Abstract: Aluminum oxide (alumina, Al$_2$O$_3$) exists in various structures and has broad industrial applications. While the crystal structure of $\alpha$-Al$_2$O$_3$ is well-established, those of transitional aluminas remain highly debated. In this study, we propose a universal machine learning interatomic potential (MLIP) for aluminas, trained using the neuroevolution potential (NEP) approach. The dataset is constructed through iterative training and farthest point sampling, ensuring the generation of the most representative configurations for an exhaustive sampling of the potential energy surface. The accuracy and generality of the potential are validated through simulations under a wide range of conditions, including high temperatures and pressures.
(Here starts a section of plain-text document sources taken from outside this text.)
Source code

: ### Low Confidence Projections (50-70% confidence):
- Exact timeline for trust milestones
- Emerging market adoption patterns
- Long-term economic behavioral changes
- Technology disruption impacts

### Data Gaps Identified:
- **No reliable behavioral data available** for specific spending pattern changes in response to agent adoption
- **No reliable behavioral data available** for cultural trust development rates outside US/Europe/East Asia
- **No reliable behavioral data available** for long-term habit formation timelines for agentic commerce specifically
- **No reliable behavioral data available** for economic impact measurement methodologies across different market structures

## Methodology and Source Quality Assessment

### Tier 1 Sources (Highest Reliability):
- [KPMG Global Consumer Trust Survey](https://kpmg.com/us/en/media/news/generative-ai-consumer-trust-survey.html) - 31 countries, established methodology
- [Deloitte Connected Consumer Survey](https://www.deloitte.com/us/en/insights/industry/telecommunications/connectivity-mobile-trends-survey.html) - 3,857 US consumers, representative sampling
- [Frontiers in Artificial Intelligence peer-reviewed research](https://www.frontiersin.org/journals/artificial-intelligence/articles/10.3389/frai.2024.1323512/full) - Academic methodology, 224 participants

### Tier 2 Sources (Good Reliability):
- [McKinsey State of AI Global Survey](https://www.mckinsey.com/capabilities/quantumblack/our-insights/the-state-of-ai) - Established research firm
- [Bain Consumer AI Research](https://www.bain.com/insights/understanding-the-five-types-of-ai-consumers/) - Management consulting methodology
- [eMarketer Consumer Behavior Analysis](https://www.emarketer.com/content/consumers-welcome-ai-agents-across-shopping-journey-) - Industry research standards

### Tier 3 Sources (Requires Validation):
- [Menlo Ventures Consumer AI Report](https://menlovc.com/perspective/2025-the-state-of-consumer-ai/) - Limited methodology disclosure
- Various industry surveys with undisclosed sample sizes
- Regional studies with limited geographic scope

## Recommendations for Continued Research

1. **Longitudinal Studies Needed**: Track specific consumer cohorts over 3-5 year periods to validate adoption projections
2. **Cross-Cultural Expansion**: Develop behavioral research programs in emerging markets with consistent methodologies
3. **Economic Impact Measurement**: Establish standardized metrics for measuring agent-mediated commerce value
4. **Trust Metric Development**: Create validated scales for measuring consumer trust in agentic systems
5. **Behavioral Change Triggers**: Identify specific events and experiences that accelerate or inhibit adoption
A phase diagram is presented that includes both transitional aluminas and $\alpha$-Al$_2$O$_3$ based on the NEP. We also successfully extrapolate the phase diagram of aluminas under extreme conditions ([0, 4000] K and [0, 200] GPa ranges of temperature and pressure, respectively), while maintaining high accuracy in describing their properties under more moderate conditions. Furthermore, combined with our developed structure search workflow, the NEP provides an evaluation of existing $\gamma$-Al$_2$O$_3$ structure models. The NEP developed in this work enables highly accurate dynamic simulations of various aluminas on larger scales and longer timescales, while also offering new insights into the study of transitional aluminas structures.